Now it is so much more challenging in the high schools with the number of students no longer incarcerated. I can see both sides of the issue, it is good but there aren't structured programs for some of these kids who are out of control and their parents can't control them. Administrators and counselors are spending so much time on these kids. And students who might not misbehave because of the consequences see really out of control kids who don't get in trouble in their classes and in school so they sometimes go along with the misbehavior. I am surprised this doesn't get discussed more. |
I had an explosive sibling. I lived this. It was traumatic and it affected all of us siblings for years. |
I’ve started browsing the teacher subreddit and it’s depressing. I could never, ever be a teacher. Our country is doomed. |
One of my kids flourished and another one struggled. It was school, parent, student, and teacher dependent. In the same household, my kids had very different experiences.

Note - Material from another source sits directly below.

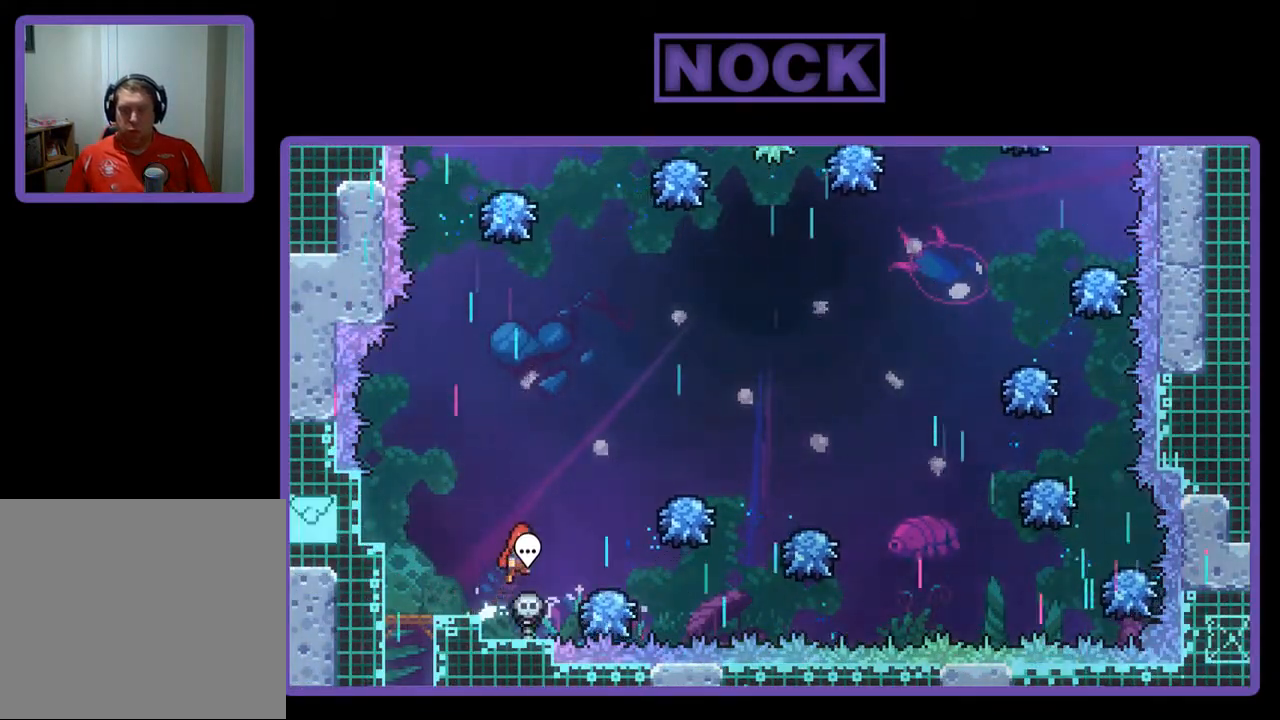
{"buttons": ["R2", "DPAD_RIGHT"], "left_stick": "center", "events": [[167, "CROSS", "up"], [167, "DPAD_RIGHT", "up"], [400, "DPAD_RIGHT", "down"]]}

By the way, I’m in health care and things were bad so it made sense to close schools initially. But it absolutely impacted kids academically and socially. These aren’t mutually exclusive. |
Agree with PP about PTSD. I’m a PP who posted about my DD having her own safety plan because she was the target of a child’s explosions. When the child was in control, they were friends. But when her friend had an episode, my DD had to separate herself by putting furniture between them and then run across the hall to the other 1st grade teacher’s room until they could clear the other girl from the classroom and the hallway.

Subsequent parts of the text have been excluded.